The name-and-shame regime is a key weapon in HMRC’s arsenal for dealing with employers that do not pay their staff the NMW or NLW. But is it too heavy handed?

While most would agree that a naming and shaming regime is appropriate for those who deliberately avoid paying employees the agreed basic legal minimum, what is becoming more apparent is that employers are being caught out by some of the more complex rules. HMRC has stated that common errors relate to: failing to account for overtime, not paying apprentices correctly and making deductions for uniform costs from pay.

What should employers do?

Employers should start by considering their employee and worker life cycle and identifying where errors can arise. While this may seem tedious and unnecessary, minor breaches of the NMW can soon add up.

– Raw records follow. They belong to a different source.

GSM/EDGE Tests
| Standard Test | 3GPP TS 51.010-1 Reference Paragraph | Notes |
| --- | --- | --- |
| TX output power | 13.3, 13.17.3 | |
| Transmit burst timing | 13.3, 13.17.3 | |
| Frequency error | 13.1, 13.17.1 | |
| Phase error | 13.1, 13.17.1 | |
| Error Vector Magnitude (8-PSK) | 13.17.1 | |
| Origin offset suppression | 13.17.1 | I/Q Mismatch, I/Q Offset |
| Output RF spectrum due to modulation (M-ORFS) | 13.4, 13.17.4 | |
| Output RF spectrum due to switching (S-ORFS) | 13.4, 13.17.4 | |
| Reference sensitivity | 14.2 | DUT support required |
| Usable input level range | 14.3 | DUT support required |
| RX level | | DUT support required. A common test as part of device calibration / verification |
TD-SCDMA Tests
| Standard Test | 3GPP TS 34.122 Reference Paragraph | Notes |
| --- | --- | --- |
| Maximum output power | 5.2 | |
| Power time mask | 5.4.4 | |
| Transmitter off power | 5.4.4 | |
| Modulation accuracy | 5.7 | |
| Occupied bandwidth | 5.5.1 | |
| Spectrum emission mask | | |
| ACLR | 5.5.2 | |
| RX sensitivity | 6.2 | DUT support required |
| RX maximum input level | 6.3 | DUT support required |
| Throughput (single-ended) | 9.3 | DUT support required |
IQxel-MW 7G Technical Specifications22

It is vital for companies to maintain accurate records and understand what amounts to working time for NMW purposes. For example, when employers ask workers to attend additional training or briefings throughout the employment relationship without paying them, this may not seem like a ‘big ask’. However, such time is classed as working time for which they should be paid at least the NMW. The impact of this decision could be costly. Unpaid monthly training or briefing updates may soon add up to a significant underpayment of the NMW, particularly when your workforce is large. Particular care should be taken where apprentices have to travel considerable distances to attend college courses as this too can cause problems.

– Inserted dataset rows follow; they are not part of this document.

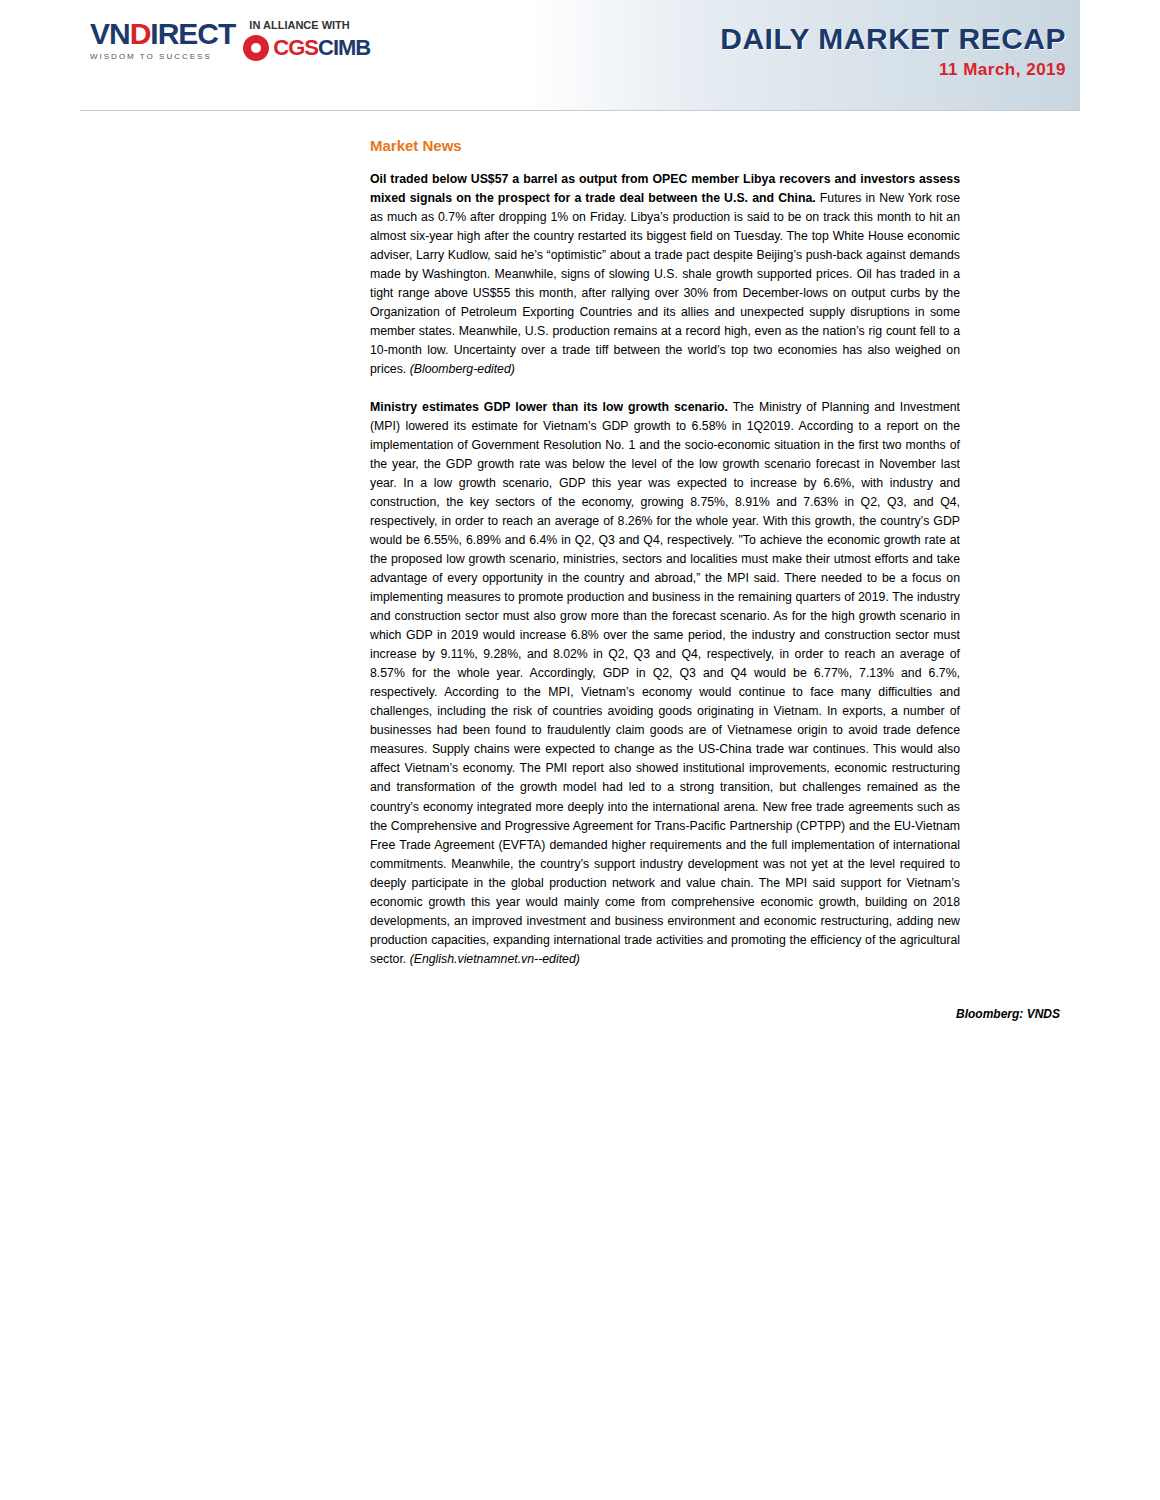VNDIRECT
WISDOM TO SUCCESS
IN ALLIANCE WITH
CGSCIMB
DAILY MARKET RECAP
11 March, 2019
Market News
Oil traded below US$57 a barrel as output from OPEC member Libya recovers and investors assess mixed signals on the prospect for a trade deal between the U.S. and China. Futures in New York rose as much as 0.7% after dropping 1% on Friday. Libya’s production is said to be on track this month to hit an almost six-year high after the country restarted its biggest field on Tuesday. The top White House economic adviser, Larry Kudlow, said he’s “optimistic” about a trade pact despite Beijing’s push-back against demands made by Washington. Meanwhile, signs of slowing U.S. shale growth supported prices. Oil has traded in a tight range above US$55 this month, after rallying over 30% from December-lows on output curbs by the Organization of Petroleum Exporting Countries and its allies and unexpected supply disruptions in some member states. Meanwhile, U.S. production remains at a record high, even as the nation’s rig count fell to a 10-month low. Uncertainty over a trade tiff between the world’s top two economies has also weighed on prices. (Bloomberg-edited)
Ministry estimates GDP lower than its low growth scenario. The Ministry of Planning and Investment (MPI) lowered its estimate for Vietnam’s GDP growth to 6.58% in 1Q2019. According to a report on the implementation of Government Resolution No. 1 and the socio-economic situation in the first two months of the year, the GDP growth rate was below the level of the low growth scenario forecast in November last year. In a low growth scenario, GDP this year was expected to increase by 6.6%, with industry and construction, the key sectors of the economy, growing 8.75%, 8.91% and 7.63% in Q2, Q3, and Q4, respectively, in order to reach an average of 8.26% for the whole year. With this growth, the country’s GDP would be 6.55%, 6.89% and 6.4% in Q2, Q3 and Q4, respectively. "To achieve the economic growth rate at the proposed low growth scenario, ministries, sectors and localities must make their utmost efforts and take advantage of every opportunity in the country and abroad,” the MPI said. There needed to be a focus on implementing measures to promote production and business in the remaining quarters of 2019. The industry and construction sector must also grow more than the forecast scenario. As for the high growth scenario in which GDP in 2019 would increase 6.8% over the same period, the industry and construction sector must increase by 9.11%, 9.28%, and 8.02% in Q2, Q3 and Q4, respectively, in order to reach an average of 8.57% for the whole year. Accordingly, GDP in Q2, Q3 and Q4 would be 6.77%, 7.13% and 6.7%, respectively. According to the MPI, Vietnam’s economy would continue to face many difficulties and challenges, including the risk of countries avoiding goods originating in Vietnam. In exports, a number of businesses had been found to fraudulently claim goods are of Vietnamese origin to avoid trade defence measures. Supply chains were expected to change as the US-China trade war continues. This would also affect Vietnam’s economy. The PMI report also showed institutional improvements, economic restructuring and transformation of the growth model had led to a strong transition, but challenges remained as the country’s economy integrated more deeply into the international arena. New free trade agreements such as the Comprehensive and Progressive Agreement for Trans-Pacific Partnership (CPTPP) and the EU-Vietnam Free Trade Agreement (EVFTA) demanded higher requirements and the full implementation of international commitments. Meanwhile, the country’s support industry development was not yet at the level required to deeply participate in the global production network and value chain. The MPI said support for Vietnam’s economic growth this year would mainly come from comprehensive economic growth, building on 2018 developments, an improved investment and business environment and economic restructuring, adding new production capacities, expanding international trade activities and promoting the efficiency of the agricultural sector. (English.vietnamnet.vn--edited)
Bloomberg: VNDS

Many employers have also been caught out for making deductions for uniform costs. This is trickier than you would expect. Under NMW rules, requiring employees to follow a dress code without any additional pay to cover the cost of the dress code is considered a deduction from NMW. The NMW guidance gives the example of a hairdressing salon requiring its employees to wear white t-shirts and black jeans. If the salon does not pay the employee a clothing allowance and is paying the NMW, then HMRC will consider that the employer has failed to pay the employee the appropriate wage.  

Up until this year, the NMW and the NLW had different dates where the rate changes. One was in October and the other in April, and this resulted in many businesses missing increases in rates of pay. This has now been aligned, but it is still important for employers to keep track of birthdays, especially if salary levels are set in accordance with, or near to, the NMW or NLW. The NMW increases when individuals reach 18, 21 and 25 years old. Recognising annual rate changes effective from 1 April each year should also be part of an employer’s salary planning.

Accurate record-keeping is a must

It is a legal requirement for employers to keep records for at least three years for all workers and ex-workers from which they can show what NMW the worker was entitled to and what they were paid. Failure to do so could result in criminal prosecution.

A proactive assessment of how you store and maintain your workforce data should be undertaken alongside a review of your current processes and procedures to make sure both are aligned. This should help demonstrate that you have a robust strategy in place to mitigate any potential exposure. Accurate record keeping is therefore essential, not only to gain insight into your workforce but to mitigate the risk of NMW non-compliance.

Companies should not forget educating employees on the need to accurately record their work time and to discuss with HR departments any issues they may have.

Putting in place these processes and controls will be a giant step towards ensuring your brand isn’t tarnished by being added to the list of those failing to pay the NMW.